Bottom line
No claim becomes a verified fact just because an AI system says so. AI on this site is used to summarise, reframe, and classify material we already have — never to invent it.
Where we use AI
- Bias framings. For each canonical event we generate up to six perspective-framed summaries (neutral, Western, Iranian, Israeli, Global South, pro-peace). The model is given the underlying source list and asked to write what each perspective would emphasise. The framings are interpretive analysis, not independent verification.
- Daily briefing drafts.The daily executive summary is drafted by an LLM from the day's event records, then reviewed.
- Topic classification. Incoming articles are tagged by event type (strike, diplomacy, economic, humanitarian, etc.) by a lightweight LLM call. A misclassification only affects filtering, not verification status.
- De-duplication. Title similarity for clustering near-duplicate articles uses non-AI string-similarity heuristics. Where embeddings are used, they run server-side on the ingestion pipeline only.
Where we do not use AI
- Verification.A claim's status (Verified, Partially Verified, Unverified, Disputed) is not set by an LLM. It is derived from the source list, independent corroboration, and editorial review.
- Casualty figures. Numbers are taken from named sources (health ministries, OCHA, ACLED). They are not generated, smoothed, or imputed by an AI.
- Source reliability labels. Source profiles (state-affiliated, independent, primary, etc.) are maintained editorially.
- Live user queries. The site does not call a paid LLM in response to a user clicking a page. AI work runs on a schedule, server-side, and the results are cached in the database.
- Defamatory or unsupported claims about named individuals or organisations.
Human review expectations
- High-impact items (verification upgrades, peace proposal status changes, casualty escalations) are reviewed by a human before they appear on the homepage.
- Bias framings are spot-checked. They are not individually approved before publishing because the source material is already public and the framings are clearly labelled as perspective summaries.
- Background ingestion (article fetch, dedup, classification) is reviewed by metrics (provider health, anomaly counts) rather than per-article approval.
Generated perspective rewrites — what to know
- They are notwhat a Western, Iranian, Israeli, Global South, or pro-peace newsroom would actually publish on a given day. They are a model's characterisation of how each perspective tends to frame this type of event.
- They make caricature errors. A "Western" framing is a generalisation; a specific outlet's framing of a specific story will differ.

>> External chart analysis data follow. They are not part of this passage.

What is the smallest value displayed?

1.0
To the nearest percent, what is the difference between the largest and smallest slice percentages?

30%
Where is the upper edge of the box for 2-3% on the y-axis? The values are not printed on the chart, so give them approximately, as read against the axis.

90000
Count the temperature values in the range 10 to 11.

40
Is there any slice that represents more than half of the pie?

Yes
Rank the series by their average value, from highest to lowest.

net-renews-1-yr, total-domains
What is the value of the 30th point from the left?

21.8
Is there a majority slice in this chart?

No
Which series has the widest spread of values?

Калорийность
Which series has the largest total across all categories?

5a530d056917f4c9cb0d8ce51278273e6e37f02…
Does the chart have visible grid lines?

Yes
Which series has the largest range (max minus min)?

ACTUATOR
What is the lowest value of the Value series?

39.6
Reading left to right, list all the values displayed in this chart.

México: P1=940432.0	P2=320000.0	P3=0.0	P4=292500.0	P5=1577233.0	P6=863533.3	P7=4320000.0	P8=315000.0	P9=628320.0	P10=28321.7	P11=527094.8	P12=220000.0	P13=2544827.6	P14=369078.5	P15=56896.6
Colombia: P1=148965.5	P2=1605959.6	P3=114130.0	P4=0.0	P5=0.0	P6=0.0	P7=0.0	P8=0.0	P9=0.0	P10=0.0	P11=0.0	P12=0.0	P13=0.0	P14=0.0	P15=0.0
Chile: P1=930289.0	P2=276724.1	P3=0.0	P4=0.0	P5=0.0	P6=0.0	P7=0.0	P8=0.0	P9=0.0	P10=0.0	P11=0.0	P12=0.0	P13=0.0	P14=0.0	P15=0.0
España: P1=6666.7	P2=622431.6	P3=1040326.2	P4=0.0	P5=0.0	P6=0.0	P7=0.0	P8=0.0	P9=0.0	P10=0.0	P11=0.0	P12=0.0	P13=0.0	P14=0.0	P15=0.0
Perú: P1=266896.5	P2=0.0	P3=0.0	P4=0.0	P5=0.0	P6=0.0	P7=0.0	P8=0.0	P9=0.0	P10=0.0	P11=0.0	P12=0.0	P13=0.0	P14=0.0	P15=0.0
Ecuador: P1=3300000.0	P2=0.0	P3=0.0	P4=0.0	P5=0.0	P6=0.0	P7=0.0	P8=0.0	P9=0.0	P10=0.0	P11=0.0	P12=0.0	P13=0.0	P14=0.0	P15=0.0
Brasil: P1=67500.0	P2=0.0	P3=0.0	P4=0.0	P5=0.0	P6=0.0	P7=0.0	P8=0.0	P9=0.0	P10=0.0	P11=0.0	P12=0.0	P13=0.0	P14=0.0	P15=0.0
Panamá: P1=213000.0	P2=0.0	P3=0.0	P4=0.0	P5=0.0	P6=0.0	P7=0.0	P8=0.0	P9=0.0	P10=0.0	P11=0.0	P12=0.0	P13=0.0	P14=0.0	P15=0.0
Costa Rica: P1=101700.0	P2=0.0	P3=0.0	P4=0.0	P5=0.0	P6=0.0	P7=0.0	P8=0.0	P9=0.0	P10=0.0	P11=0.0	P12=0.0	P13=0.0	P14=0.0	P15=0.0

- They do not change what is verified. If the neutral summary says a claim is disputed, every perspective rewrite respects that.
Limitations of AI framing
LLM framings are useful as a quick heuristic for "how would different sides present this". They are not a substitute for reading the actual outlets. We link the underlying sources on every event page so readers can judge for themselves.
Data provenance
- The data fed to the model is the canonical event record and its source list. No classified, private, or non-public material is used.
- We do not use AI-generated content to train other AI systems beyond the internal classification models needed to run the site.
- Where a model returns an obvious failure (refusal, hallucinated source, off-topic text) the result is rejected by quality gates and not published.
Error handling
When an AI-generated artefact is found to be wrong (mischaracterised framing, inaccurate summary), the fix is to regenerate from the corrected source data. The correction is logged on the affected event page. If the error reflects a systematic weakness in our prompt or model, we update the prompt and re-run.
What this means for readers
- Treat bias framings as analysis, not reporting.
- Treat verification status as the reliable signal — that is editorial, not generated.
- Read the source list. It is on every event page for a reason.
- Flag obvious mischaracterisations via the corrections page. We'd rather hear about it.